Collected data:
--- --- ---

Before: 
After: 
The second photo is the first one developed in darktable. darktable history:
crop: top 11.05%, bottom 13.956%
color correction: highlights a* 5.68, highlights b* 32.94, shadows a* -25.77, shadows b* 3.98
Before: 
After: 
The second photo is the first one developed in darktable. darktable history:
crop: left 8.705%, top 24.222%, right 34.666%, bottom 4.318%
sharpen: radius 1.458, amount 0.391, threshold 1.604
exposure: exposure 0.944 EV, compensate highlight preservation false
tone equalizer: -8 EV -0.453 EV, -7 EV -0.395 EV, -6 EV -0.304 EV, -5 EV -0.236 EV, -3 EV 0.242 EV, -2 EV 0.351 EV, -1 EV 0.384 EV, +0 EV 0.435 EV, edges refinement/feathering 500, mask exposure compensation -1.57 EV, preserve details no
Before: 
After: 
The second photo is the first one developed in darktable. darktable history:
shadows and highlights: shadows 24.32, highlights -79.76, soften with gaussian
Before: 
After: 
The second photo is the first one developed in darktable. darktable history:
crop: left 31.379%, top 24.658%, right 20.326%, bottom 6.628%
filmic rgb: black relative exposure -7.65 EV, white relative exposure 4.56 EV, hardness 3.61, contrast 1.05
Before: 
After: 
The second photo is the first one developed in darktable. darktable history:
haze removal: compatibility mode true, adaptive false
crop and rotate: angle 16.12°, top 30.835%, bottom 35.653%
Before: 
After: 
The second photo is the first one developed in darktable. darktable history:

--- --- ---

The exercise:
Rewrite every edit history line from the records above as one numbered list, and leave out any blank lines.

Solution for this exercise:
1. Before: 
2. After: 
3. The second photo is the first one developed in darktable. darktable history:
4. crop: top 11.05%, bottom 13.956%
5. color correction: highlights a* 5.68, highlights b* 32.94, shadows a* -25.77, shadows b* 3.98
6. Before: 
7. After: 
8. The second photo is the first one developed in darktable. darktable history:
9. crop: left 8.705%, top 24.222%, right 34.666%, bottom 4.318%
10. sharpen: radius 1.458, amount 0.391, threshold 1.604
11. exposure: exposure 0.944 EV, compensate highlight preservation false
12. tone equalizer: -8 EV -0.453 EV, -7 EV -0.395 EV, -6 EV -0.304 EV, -5 EV -0.236 EV, -3 EV 0.242 EV, -2 EV 0.351 EV, -1 EV 0.384 EV, +0 EV 0.435 EV, edges refinement/feathering 500, mask exposure compensation -1.57 EV, preserve details no
13. Before: 
14. After: 
15. The second photo is the first one developed in darktable. darktable history:
16. shadows and highlights: shadows 24.32, highlights -79.76, soften with gaussian
17. Before: 
18. After: 
19. The second photo is the first one developed in darktable. darktable history:
20. crop: left 31.379%, top 24.658%, right 20.326%, bottom 6.628%
21. filmic rgb: black relative exposure -7.65 EV, white relative exposure 4.56 EV, hardness 3.61, contrast 1.05
22. Before: 
23. After: 
24. The second photo is the first one developed in darktable. darktable history:
25. haze removal: compatibility mode true, adaptive false
26. crop and rotate: angle 16.12°, top 30.835%, bottom 35.653%
27. Before: 
28. After: 
29. The second photo is the first one developed in darktable. darktable history:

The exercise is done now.